Текст:
Иллюстрации к главе VI

20. Миниатюра Гелазианского Сакраментария. Середина VIII в.
21. Джотто. Аллегория благоразумия. Фрагмент росписи Капеллы дель Арена. 1305-1313 гг.
22. Триумф Смерти. Роспись в Кампосанто в Пизе. XIV в.
23. Собор в Шартре. Витраж «Древо Иесеево». 1140-1150 гг.
24. Собор в Уэльсе. 1180-1239 гг.
25. Скульптура собора в Шартре. Северный фасад. 1200-1215 гг.
26. Растительный узор собора в Реймсе. 1225-1260 гг.
27. Собор в Реймсе. Западный фасад. 1225-1260 гг.

VII. ПСИХОЛОГИЯ И ГНОСЕОЛОГИЯ ЭСТЕТИЧЕСКОГО ВОСПРИЯТИЯ

   1. Внимание к конкретным аспектам вещей сопровождается, особенно в XIII веке, серьезными физическими и философскими исследованиями психологии зрительного восприятия. Проблема эстетического восприятия была двойственной. Прекрасный предмет требует, чтобы его воспринимали как прекрасный. С другой стороны, произведение искусства изготовлялось в расчете на эстетическое восприятие, оно предполагало определенную субъективность потенциального зрителя.
   Об этом дуализме знал еще Платон. В «Софисте» (235е-23ба) он отмечает, что «если бы они [художники] желали передать истинную соразмерность прекрасных вещей, то ты знаешь, что верх оказался бы меньших размеров, чем должно, низ же больших, так как первое видимо нами издали, второе вблизи»121 .

Извлечённые данные:
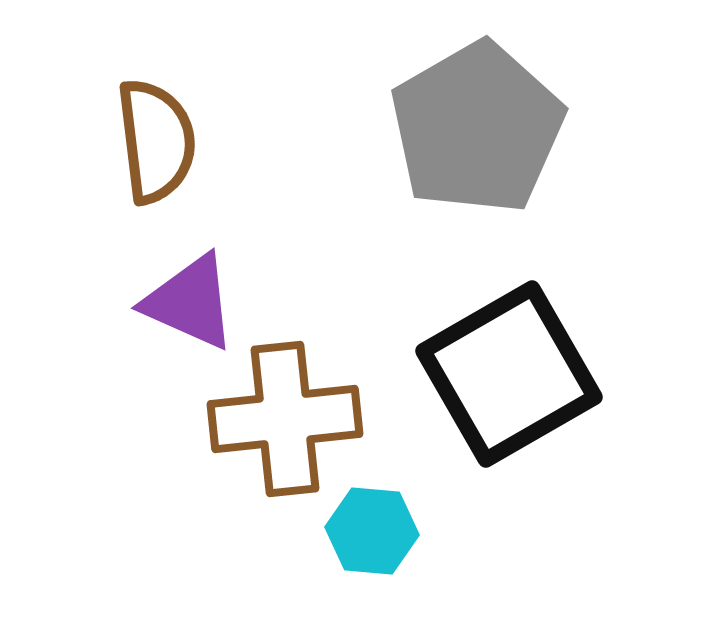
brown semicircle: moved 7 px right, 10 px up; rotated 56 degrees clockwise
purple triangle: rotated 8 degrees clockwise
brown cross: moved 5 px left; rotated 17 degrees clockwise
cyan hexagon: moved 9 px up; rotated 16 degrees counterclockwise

--

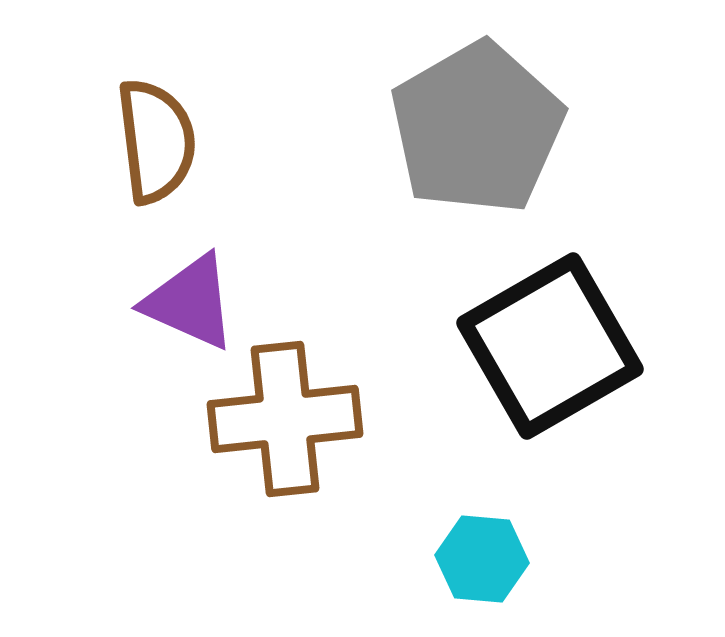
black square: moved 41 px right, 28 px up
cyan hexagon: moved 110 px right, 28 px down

Задание:
Укажите, в каком веке, согласно тексту об эстетическом восприятии, внимание к конкретным аспектам вещей особенно сопровождается серьезными исследованиями психологии зрительного восприятия. Данные здесь никакой роли не играют.

Ответ:
Особенно в XIII веке.